Selective oxidation of cellulose into formic acid over heteropolyacid-based temperature responsive catalysts

Formic acid (FA) is one of the most promising vectors for sustainable hydrogen energy and it can be synthesized from renewable biomass resources. In this work, a range of heteropolyacid derived temperature-responsive catalysts (Ch_nH_4-nPMo₁₁VO₄₀, n=1–3) were prepared by modifying H₃PMo₁₂O₄₀ heteropolyacid with an oxidation site V⁵⁺ and temperature-responsive monomer choline chloride (Ch⁺), and used for the cascade conversion of biomass derived cellulose into FA via hydrolysis-oxidation in water. The ChH₃PMo₁₁VO₄₀ with a Ch/H ratio of 1/3 exhibited an outstanding catalytic performance to give a 49.5% yield of FA at 165 °C after 3 h reaction time.
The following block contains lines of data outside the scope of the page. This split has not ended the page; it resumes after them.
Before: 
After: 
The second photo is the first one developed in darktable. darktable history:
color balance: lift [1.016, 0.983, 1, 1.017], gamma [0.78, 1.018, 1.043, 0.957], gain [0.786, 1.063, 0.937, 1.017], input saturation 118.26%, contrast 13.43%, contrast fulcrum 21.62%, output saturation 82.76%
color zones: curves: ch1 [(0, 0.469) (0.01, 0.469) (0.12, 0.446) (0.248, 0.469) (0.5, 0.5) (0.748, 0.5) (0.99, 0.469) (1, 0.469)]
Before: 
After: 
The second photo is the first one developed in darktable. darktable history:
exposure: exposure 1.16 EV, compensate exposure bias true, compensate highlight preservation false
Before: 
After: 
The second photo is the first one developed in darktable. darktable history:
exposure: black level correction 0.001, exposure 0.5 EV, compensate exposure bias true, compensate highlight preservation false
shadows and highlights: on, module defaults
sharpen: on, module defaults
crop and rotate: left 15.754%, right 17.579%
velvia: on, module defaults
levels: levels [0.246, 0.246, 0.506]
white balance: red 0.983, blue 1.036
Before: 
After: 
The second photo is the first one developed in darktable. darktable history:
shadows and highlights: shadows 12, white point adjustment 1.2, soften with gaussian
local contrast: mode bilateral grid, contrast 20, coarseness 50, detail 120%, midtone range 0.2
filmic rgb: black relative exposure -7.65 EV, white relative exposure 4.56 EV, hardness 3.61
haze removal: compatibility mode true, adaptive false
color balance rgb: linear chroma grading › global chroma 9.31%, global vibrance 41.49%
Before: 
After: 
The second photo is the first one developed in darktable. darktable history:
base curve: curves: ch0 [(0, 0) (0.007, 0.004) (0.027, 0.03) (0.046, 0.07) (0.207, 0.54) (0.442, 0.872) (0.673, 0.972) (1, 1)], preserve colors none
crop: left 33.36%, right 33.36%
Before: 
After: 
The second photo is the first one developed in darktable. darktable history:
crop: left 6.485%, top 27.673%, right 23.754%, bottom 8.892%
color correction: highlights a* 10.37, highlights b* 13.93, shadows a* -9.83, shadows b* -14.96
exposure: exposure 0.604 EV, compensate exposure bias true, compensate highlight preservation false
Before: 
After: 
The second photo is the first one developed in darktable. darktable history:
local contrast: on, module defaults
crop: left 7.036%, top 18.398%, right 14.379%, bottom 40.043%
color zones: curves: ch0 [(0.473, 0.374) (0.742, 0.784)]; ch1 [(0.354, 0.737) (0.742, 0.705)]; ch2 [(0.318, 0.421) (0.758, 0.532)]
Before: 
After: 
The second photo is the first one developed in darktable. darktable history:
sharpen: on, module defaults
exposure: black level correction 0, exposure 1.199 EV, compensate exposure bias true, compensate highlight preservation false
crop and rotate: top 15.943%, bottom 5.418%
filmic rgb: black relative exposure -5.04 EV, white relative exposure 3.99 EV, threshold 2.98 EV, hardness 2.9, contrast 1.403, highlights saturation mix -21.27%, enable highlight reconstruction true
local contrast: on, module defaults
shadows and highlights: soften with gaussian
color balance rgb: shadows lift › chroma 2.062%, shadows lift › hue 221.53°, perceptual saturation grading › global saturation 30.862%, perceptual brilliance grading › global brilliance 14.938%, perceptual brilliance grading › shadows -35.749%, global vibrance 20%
Catalytic activity of Ch_nH_4-nPMo₁₁VO₄₀ was found to be related to its amount of H⁺ and V⁵⁺, while the recyclable ability of Ch_nH_4-nPMo₁₁VO₄₀ was found to be related to its amount of Ch⁺. The as-prepared catalyst could be perfectly recycled with a single decrease the temperature of reaction systems, and be reused four times with limit loss in catalytic activity. The developed temperature-responsive catalysts have both advantages of homogeneous catalyst and heterogeneous catalyst, which should have potential application in other reactions of lignocellulosic biomass valorization.